I understand the strain, but I have to disagree with this.

The closest similar situation I can think of is the Good Samaritan Law as it pertains to healthcare providers. That’s the law that protects doctors and nurses from lawsuits should they choose to help out in an emergency that they witness outside of their workplace. They are not required to help out if they observe an emergency, but - and here’s the comparison - if they *do *choose to help, they are required to continue to provide care until someone else who is qualified (EMS, another doctor, etc.) shows up to relieve them. To begin to care for someone voluntarily and then to abandon them is Breach of Duty, and you *can *be successfully sued for that.

I think, ethically if not legally, the same situation applies to people who chose to help out in situations like the OP’s. He had no ethical or legal mandate to help in the first place, but he chose to, and to abandon this kid without ensuring that another person or the kid himself can take over that role is ethically wrong.

So, if it really is too much to handle, how can he ethically extricate himself from this situation?
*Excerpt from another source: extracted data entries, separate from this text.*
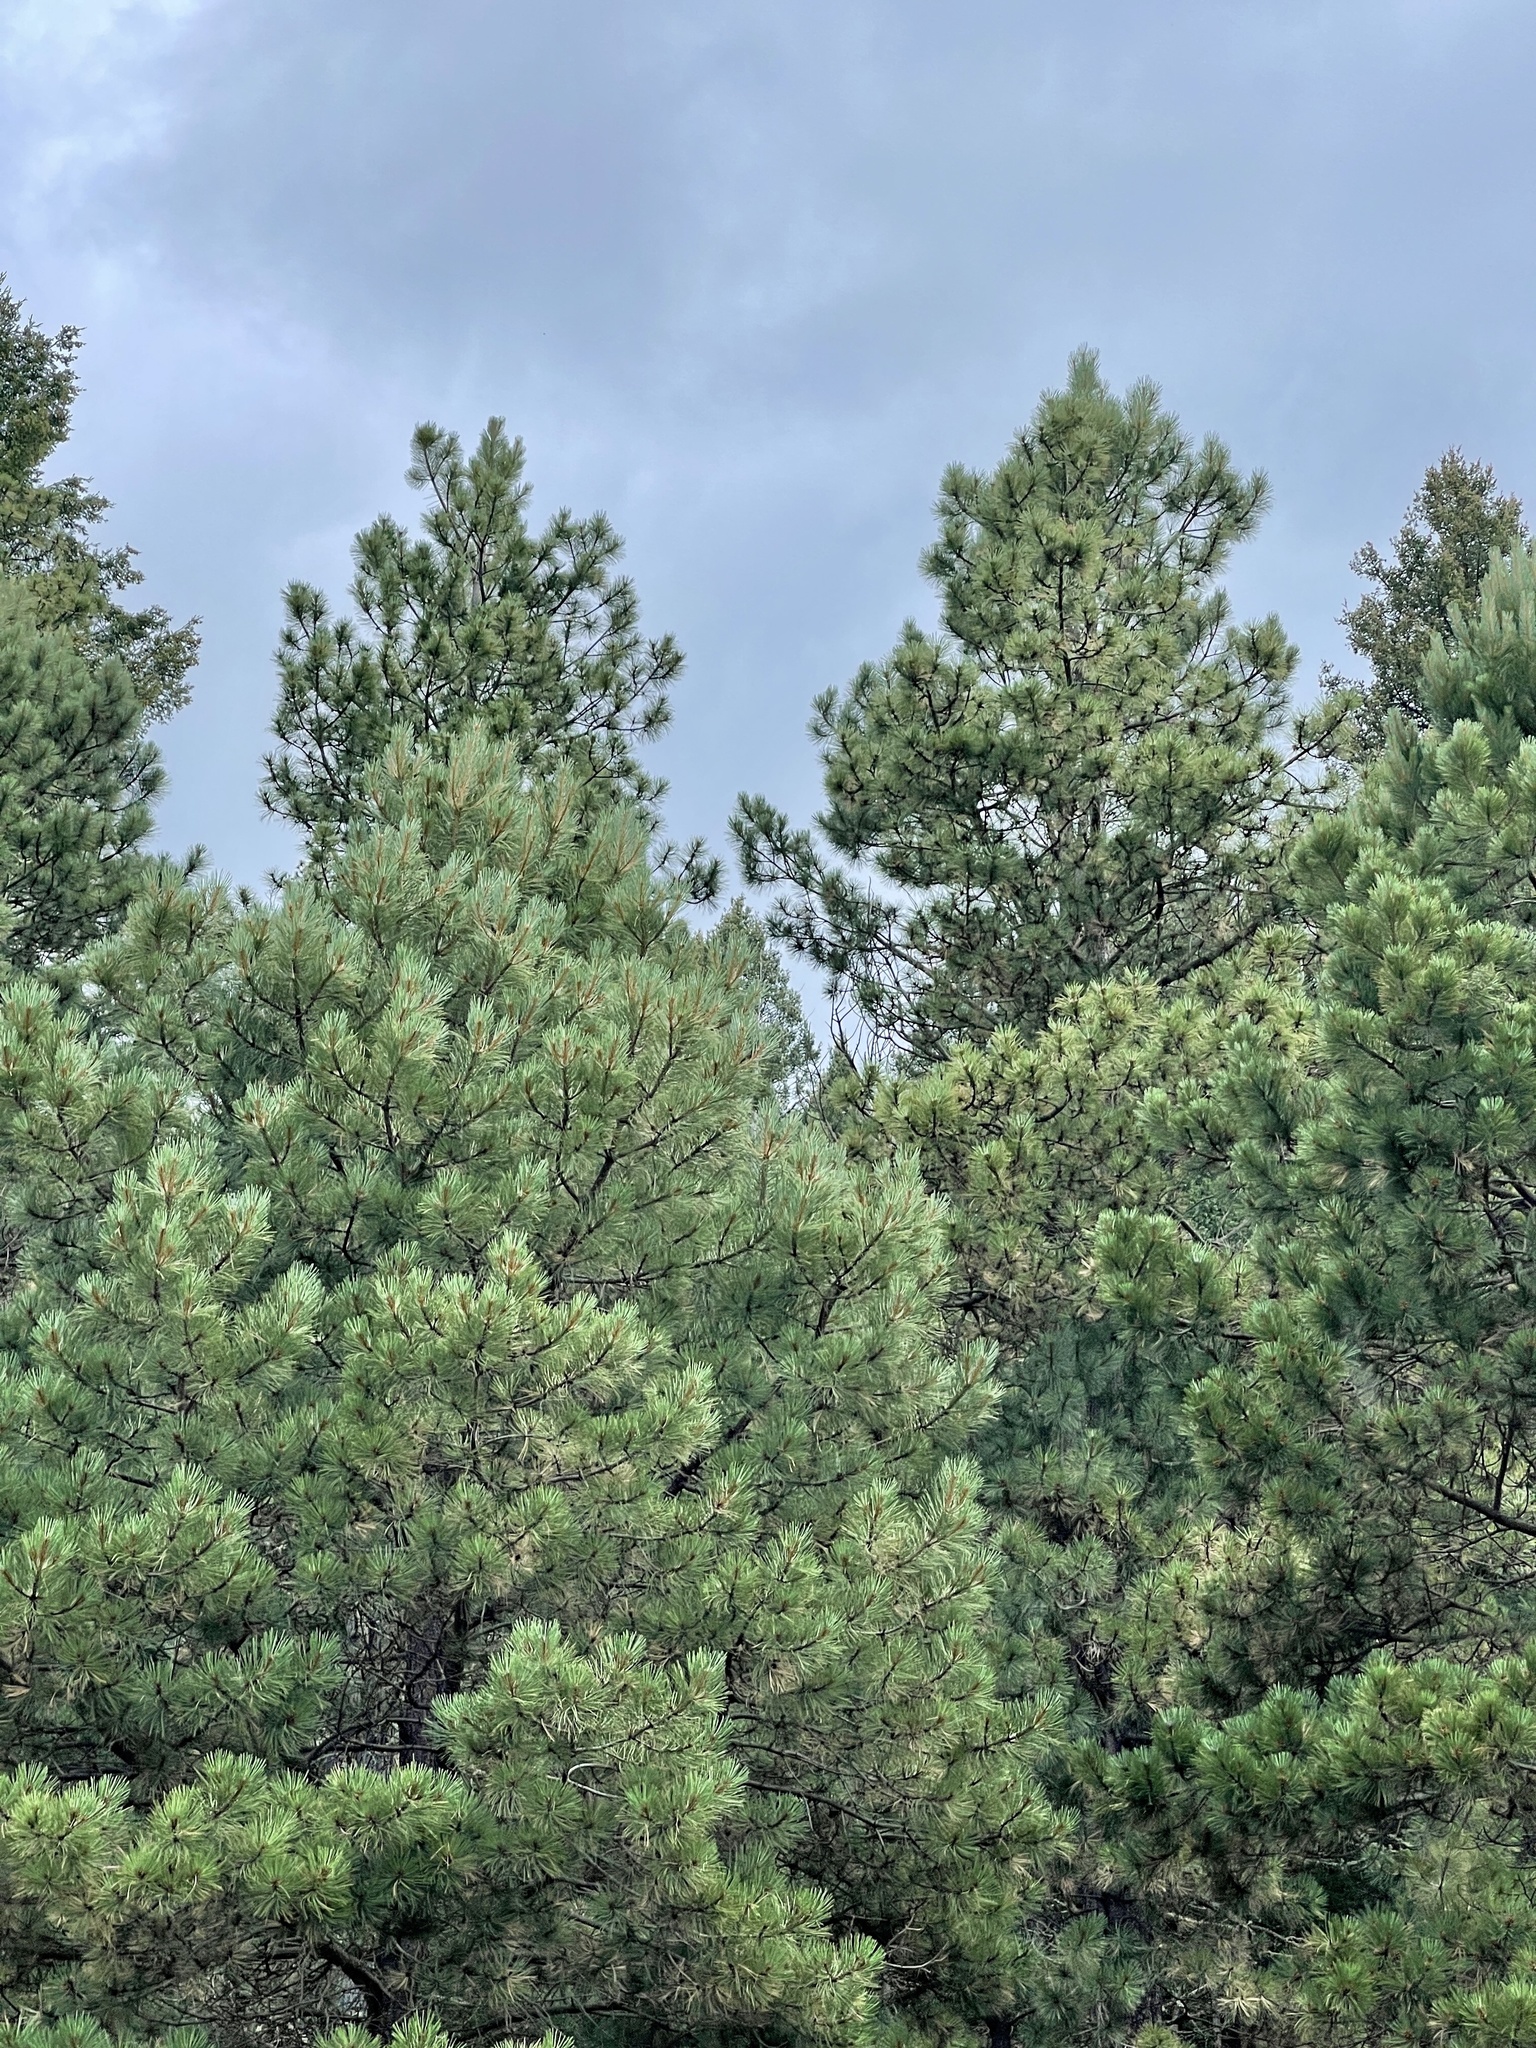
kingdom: Plantae
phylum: Tracheophyta
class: Pinopsida
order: Pinales
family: Pinaceae
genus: Pinus
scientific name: Pinus ponderosa
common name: Western yellow-pine
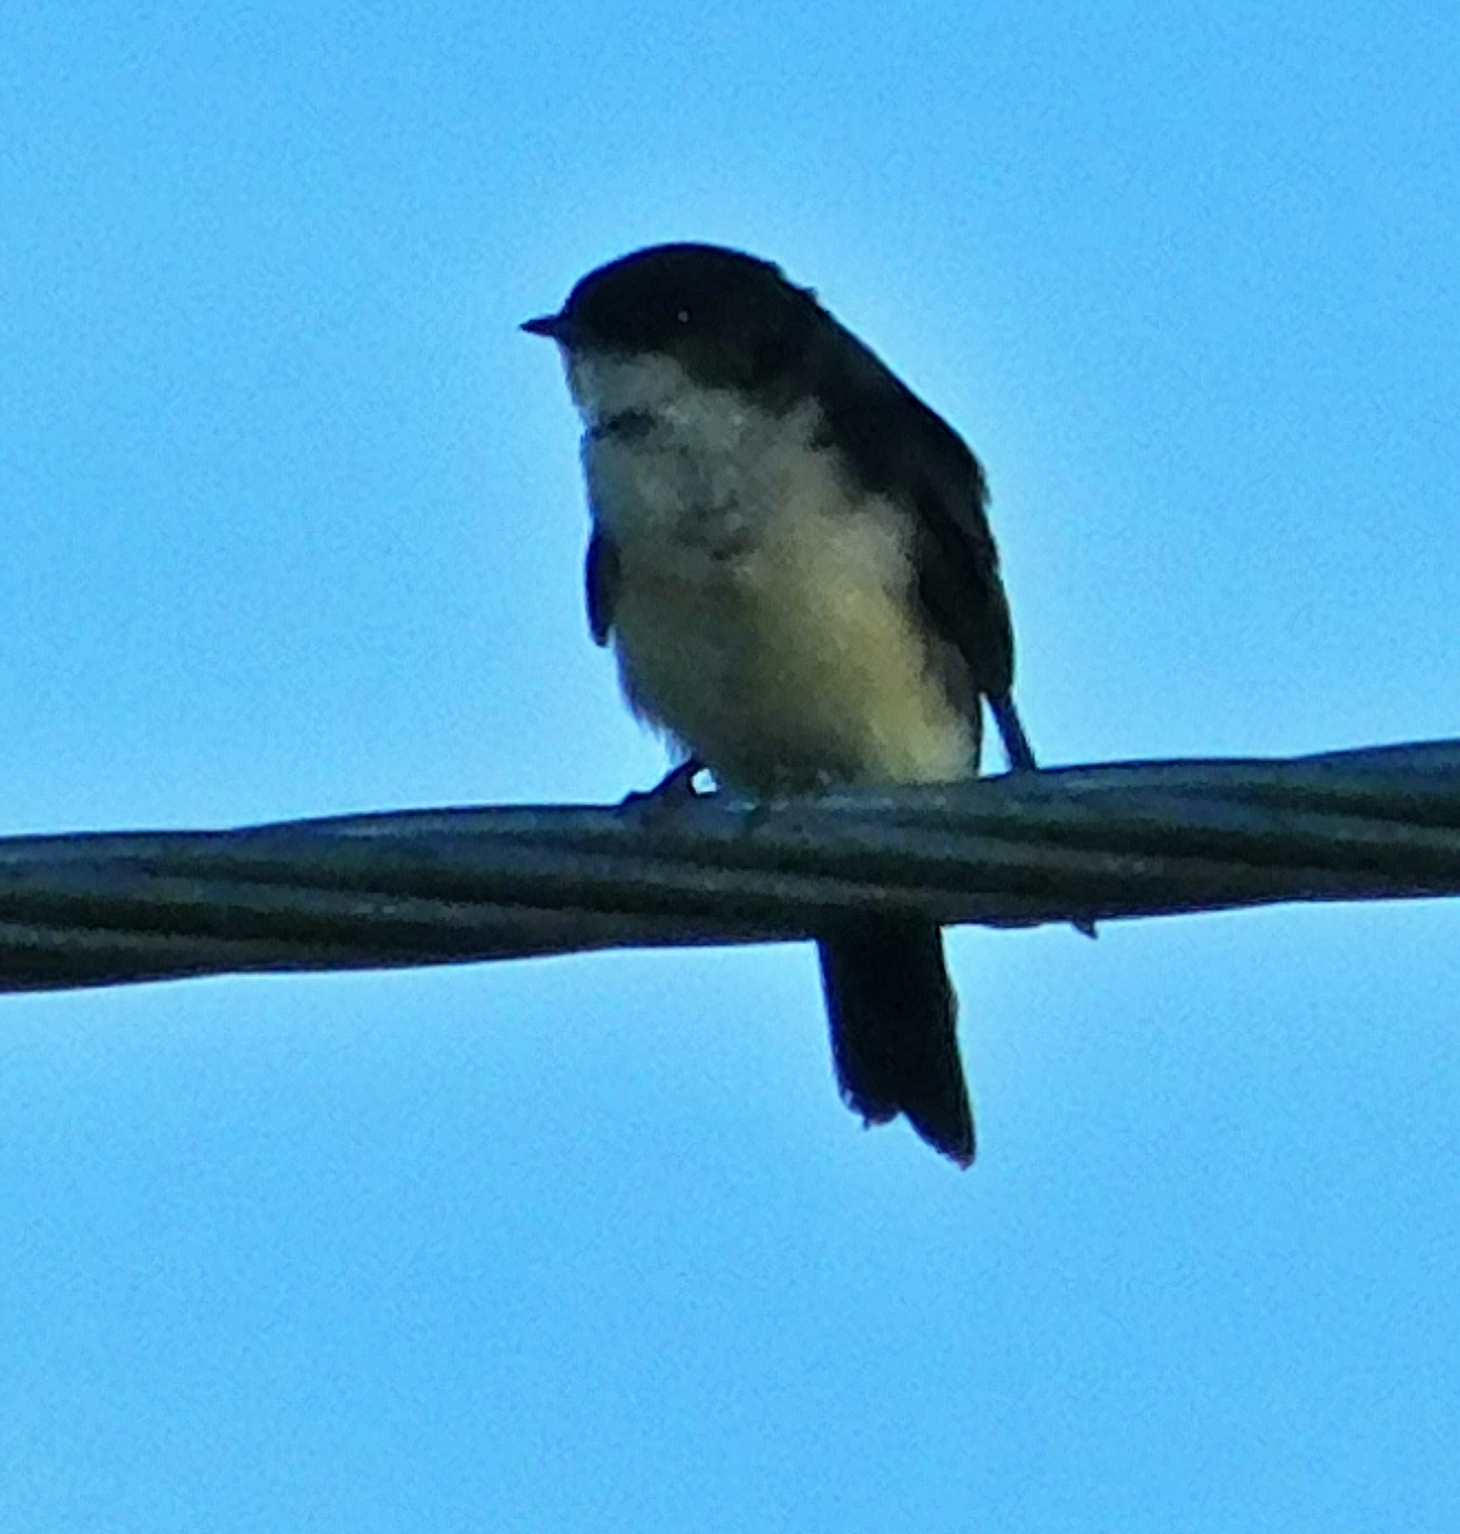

As has already been said, he can teach the kid to take care of himself, or he can ask other adults (the band teacher, a counselor at school, a local member of the clergy, a relative of the child, etc.) to step in and take over. Or, of course, he can confront the parents and try to get them to do their parental duty, but that’s probably the least likely to work.

And I’ll add a heartfelt “thank you” to the OP from another perspective: my son’s got great difficulty coming to me and asking for help. I don’t know why, exaclty - his therapist tells me it’s because he’s the only son and oldest child of a single mother whom he witnessed through an abusive marriage, and he feels guilty making “demands” and thinks that *he *needs to take care of me. Believe me, we’re trying to work on that as a family, but in the meantime, I’m profoundly grateful to the parents of his friends who invite him along with them. He very often never even *tells *me there’s an outing he’d like to go on, much less ask me for a ride or money. It’s frustrating for me, but at least they help *him *to actually join in.

This is an extremely important part of treating the kids “as part of the family”. It shows kids (who may never have seen it before) how a functional family functions. With fairness, cleanliness, politeness, and responsibility.

Regards,
Shodan

They are teenagers and they are complaining that there parents don’t take them to do anything? This raises my quizzical eyebrow a little.

Honestly, it is a great thing you are doing but I really hope that you have spoken to their actual parents about what you are doing. Not from a ‘you guys suck for not doing this for your kid’ perspective but a ‘BTW, we are doing these things for your kid.’

Their answer might surprise you. Teenage angst can sometimes take a kid in strange directions (typically, away from their parents). The parents may be more than willing to step up but the kid won’t talk to them.